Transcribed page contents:

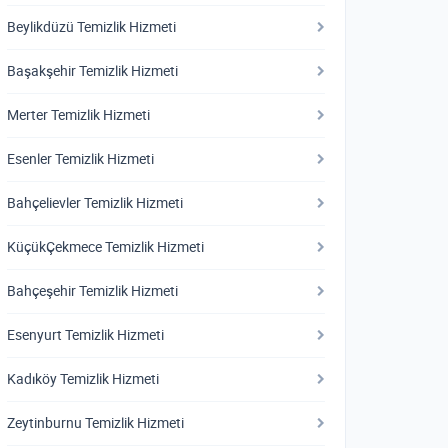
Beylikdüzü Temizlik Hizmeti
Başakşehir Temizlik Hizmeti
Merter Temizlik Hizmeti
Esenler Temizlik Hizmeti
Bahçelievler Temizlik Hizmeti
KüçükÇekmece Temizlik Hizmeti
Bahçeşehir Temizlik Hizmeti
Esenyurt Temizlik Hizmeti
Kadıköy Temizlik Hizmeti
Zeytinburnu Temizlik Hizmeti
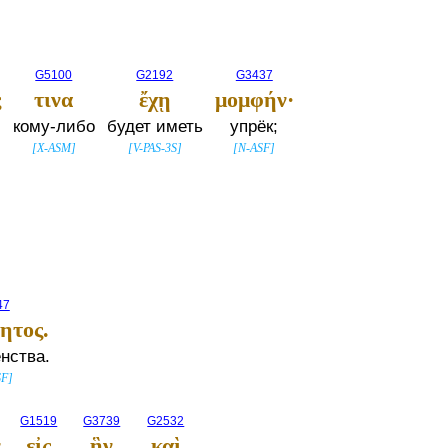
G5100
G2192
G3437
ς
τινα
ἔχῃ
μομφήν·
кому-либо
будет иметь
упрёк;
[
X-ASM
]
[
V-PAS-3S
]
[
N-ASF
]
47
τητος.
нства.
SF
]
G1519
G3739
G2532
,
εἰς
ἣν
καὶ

*Required work*: Omit every picture, then write out the entries above exactly.

*Completed task*:
Beylikdüzü Temizlik Hizmeti
Başakşehir Temizlik Hizmeti
Merter Temizlik Hizmeti
Esenler Temizlik Hizmeti
Bahçelievler Temizlik Hizmeti
KüçükÇekmece Temizlik Hizmeti
Bahçeşehir Temizlik Hizmeti
Esenyurt Temizlik Hizmeti
Kadıköy Temizlik Hizmeti
Zeytinburnu Temizlik Hizmeti
G5100
G2192
G3437
ς
τινα
ἔχῃ
μομφήν·
кому-либо
будет иметь
упрёк;
[
X-ASM
]
[
V-PAS-3S
]
[
N-ASF
]
47
τητος.
нства.
SF
]
G1519
G3739
G2532
,
εἰς
ἣν
καὶ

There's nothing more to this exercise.